Comment 10 Bertrand Petit 2019-05-28 14:18:43 UTC
(In reply to Dave Cottlehuber from comment #9)
> BTW my general advice for both HiPE and native is not to use them unless
> you're hitting limits 

I concur with you and add that HiPE is unusable on armv6. I prematurely interrupted the test suite when I observed the occurrence of countless beam segfaults in the system log.

After exploring part of the port configuration space on an RPi, I came to the conclusion that base clang is unsuitable to build OTP and that NATIVE should not be used at all.

I propose a patch which include:
- a fix for the linux-only system call in HiPE.
- constrain options availability on armv6
- build OTP with clang80 on armv6
- add a test target that builds and run the full test suite.

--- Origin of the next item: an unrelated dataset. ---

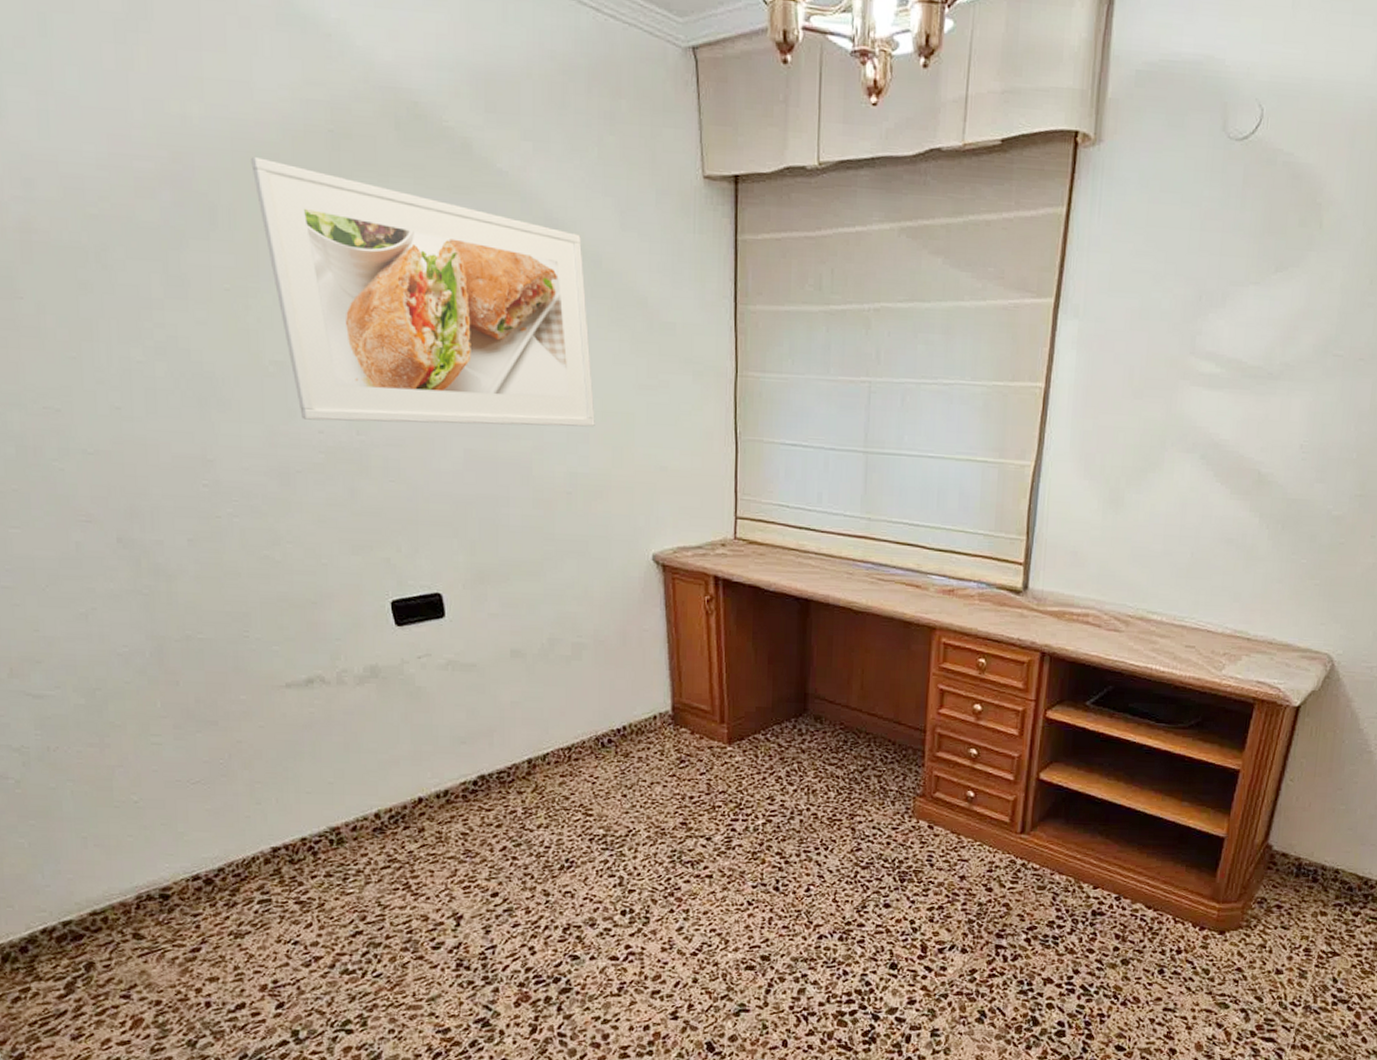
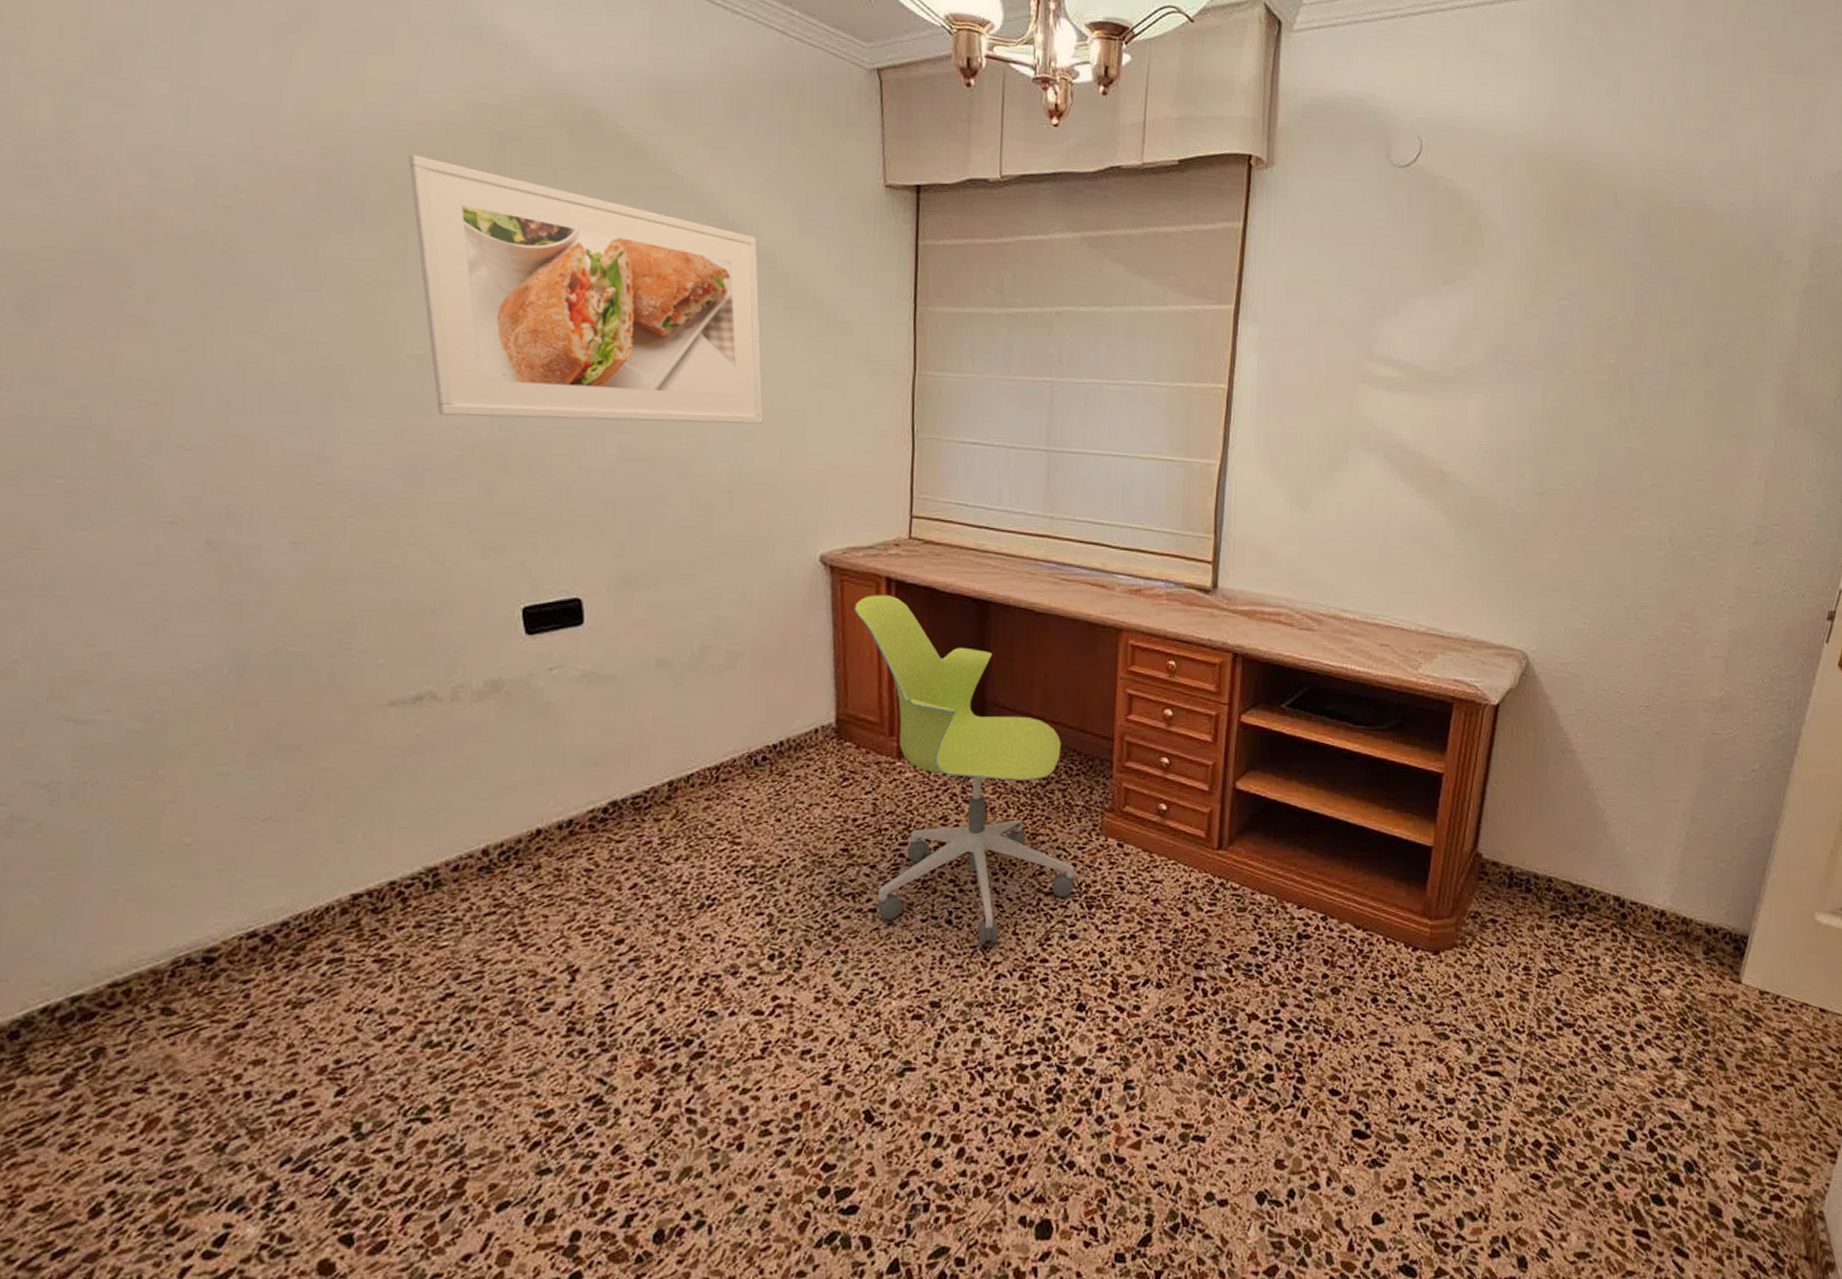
office chair: none [686,592,889,909] -> present [855,594,1075,944]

There is still an issue I've not addressed: the test suite directly executes make(1) but it should execute gmake(1) instead.
Comment 11 Bertrand Petit 2019-05-28 14:21:40 UTC
Created attachment 204672 [details]
Patch fixing erlang build on arm by using clang80 and no NATIVE
Comment 12 Bertrand Petit 2019-05-28 15:17:20 UTC
The upstreams bug report is https://bugs.erlang.org/projects/ERL/issues/ERL-958
Comment 13 mikael.urankar 2019-05-28 15:31:21 UTC
(In reply to Bertrand Petit from comment #11)
can you also disable NATIVE on armv7? thanks.
Comment 14 Bertrand Petit 2019-05-28 15:48:00 UTC
Created attachment 204673 [details]
Patch fixing erlang build on arm by using clang80 and no NATIVE

The native option is excluded for both armv6 and armv7.